::: Dataset entries :::
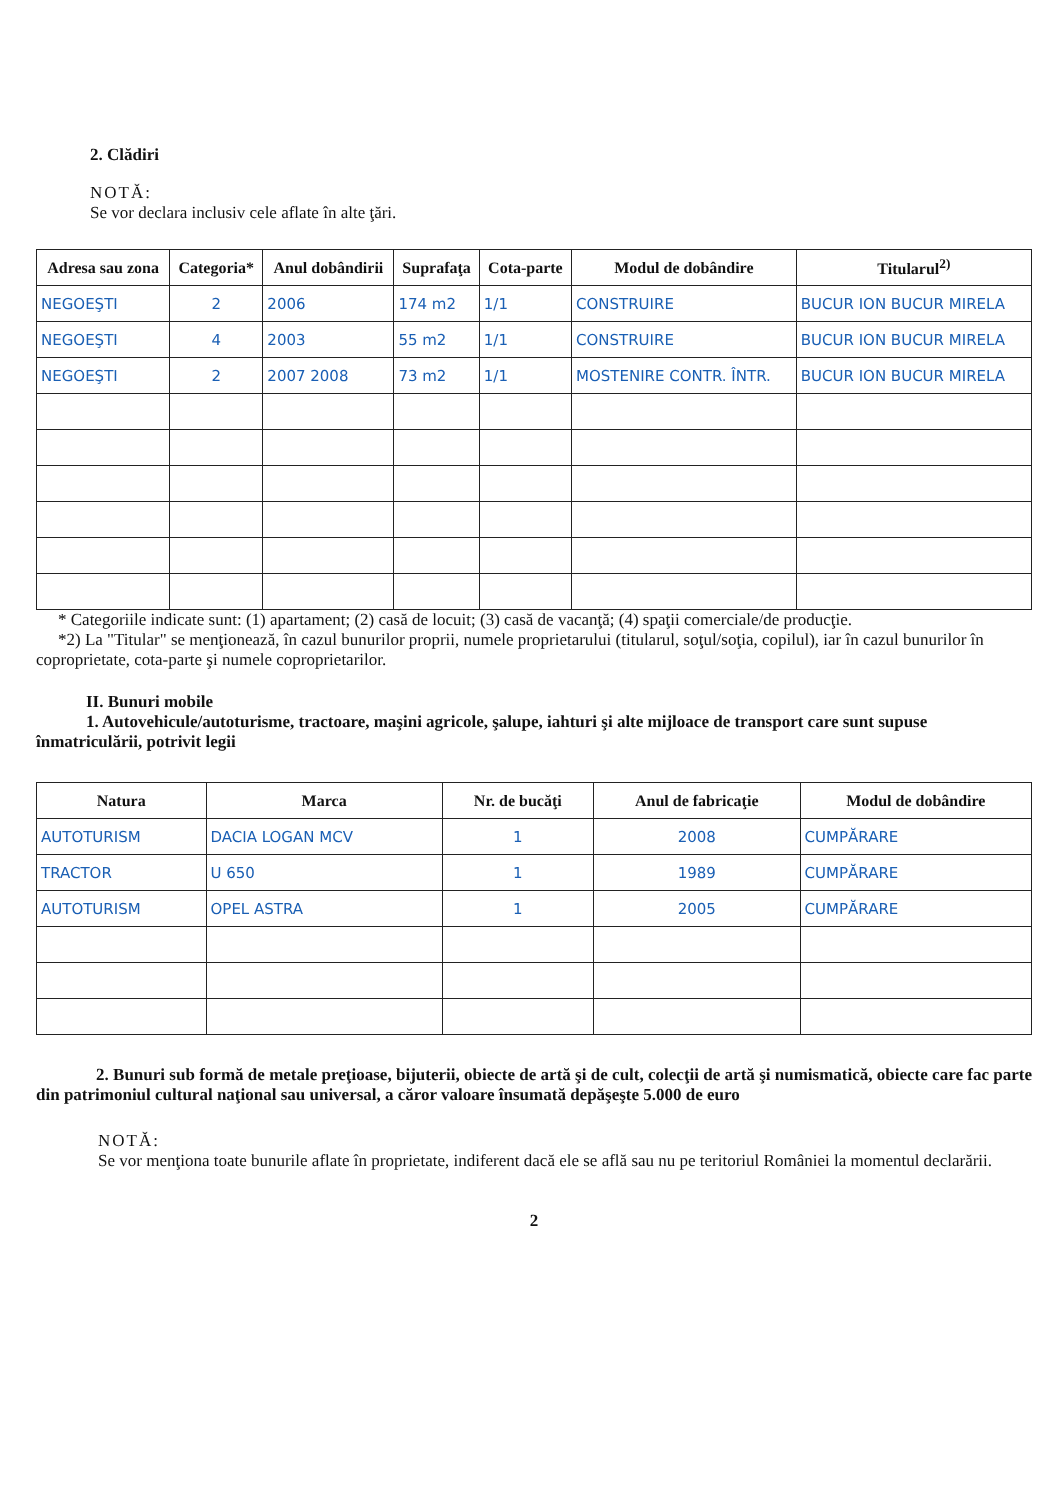2. Clădiri
NOTĂ:
Se vor declara inclusiv cele aflate în alte ţări.
| Adresa sau zona | Categoria* | Anul dobândirii | Suprafaţa | Cota-parte | Modul de dobândire | Titularul<sup>2)</sup> |
| --- | --- | --- | --- | --- | --- | --- |
| NEGOEŞTI | 2 | 2006 | 174 m2 | 1/1 | CONSTRUIRE | BUCUR ION BUCUR MIRELA |
| NEGOEŞTI | 4 | 2003 | 55 m2 | 1/1 | CONSTRUIRE | BUCUR ION BUCUR MIRELA |
| NEGOEŞTI | 2 | 2007 2008 | 73 m2 | 1/1 | MOSTENIRE CONTR. ÎNTR. | BUCUR ION BUCUR MIRELA |
* Categoriile indicate sunt: (1) apartament; (2) casă de locuit; (3) casă de vacanţă; (4) spaţii comerciale/de producţie.
*2) La "Titular" se menţionează, în cazul bunurilor proprii, numele proprietarului (titularul, soţul/soţia, copilul), iar în cazul bunurilor în coproprietate, cota-parte şi numele coproprietarilor.
II. Bunuri mobile
1. Autovehicule/autoturisme, tractoare, maşini agricole, şalupe, iahturi şi alte mijloace de transport care sunt supuse înmatriculării, potrivit legii
| Natura | Marca | Nr. de bucăţi | Anul de fabricaţie | Modul de dobândire |
| --- | --- | --- | --- | --- |
| AUTOTURISM | DACIA LOGAN MCV | 1 | 2008 | CUMPĂRARE |
| TRACTOR | U 650 | 1 | 1989 | CUMPĂRARE |
| AUTOTURISM | OPEL ASTRA | 1 | 2005 | CUMPĂRARE |
2. Bunuri sub formă de metale preţioase, bijuterii, obiecte de artă şi de cult, colecţii de artă şi numismatică, obiecte care fac parte din patrimoniul cultural naţional sau universal, a căror valoare însumată depăşeşte 5.000 de euro
NOTĂ:
Se vor menţiona toate bunurile aflate în proprietate, indiferent dacă ele se află sau nu pe teritoriul României la momentul declarării.
2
:::
The task
Repeat all the records above exactly, leaving out any pictures.

Exercise output
2. Clădiri
NOTĂ:
Se vor declara inclusiv cele aflate în alte ţări.
| Adresa sau zona | Categoria* | Anul dobândirii | Suprafaţa | Cota-parte | Modul de dobândire | Titularul<sup>2)</sup> |
| --- | --- | --- | --- | --- | --- | --- |
| NEGOEŞTI | 2 | 2006 | 174 m2 | 1/1 | CONSTRUIRE | BUCUR ION BUCUR MIRELA |
| NEGOEŞTI | 4 | 2003 | 55 m2 | 1/1 | CONSTRUIRE | BUCUR ION BUCUR MIRELA |
| NEGOEŞTI | 2 | 2007 2008 | 73 m2 | 1/1 | MOSTENIRE CONTR. ÎNTR. | BUCUR ION BUCUR MIRELA |
* Categoriile indicate sunt: (1) apartament; (2) casă de locuit; (3) casă de vacanţă; (4) spaţii comerciale/de producţie.
*2) La "Titular" se menţionează, în cazul bunurilor proprii, numele proprietarului (titularul, soţul/soţia, copilul), iar în cazul bunurilor în coproprietate, cota-parte şi numele coproprietarilor.
II. Bunuri mobile
1. Autovehicule/autoturisme, tractoare, maşini agricole, şalupe, iahturi şi alte mijloace de transport care sunt supuse înmatriculării, potrivit legii
| Natura | Marca | Nr. de bucăţi | Anul de fabricaţie | Modul de dobândire |
| --- | --- | --- | --- | --- |
| AUTOTURISM | DACIA LOGAN MCV | 1 | 2008 | CUMPĂRARE |
| TRACTOR | U 650 | 1 | 1989 | CUMPĂRARE |
| AUTOTURISM | OPEL ASTRA | 1 | 2005 | CUMPĂRARE |
2. Bunuri sub formă de metale preţioase, bijuterii, obiecte de artă şi de cult, colecţii de artă şi numismatică, obiecte care fac parte din patrimoniul cultural naţional sau universal, a căror valoare însumată depăşeşte 5.000 de euro
NOTĂ:
Se vor menţiona toate bunurile aflate în proprietate, indiferent dacă ele se află sau nu pe teritoriul României la momentul declarării.
2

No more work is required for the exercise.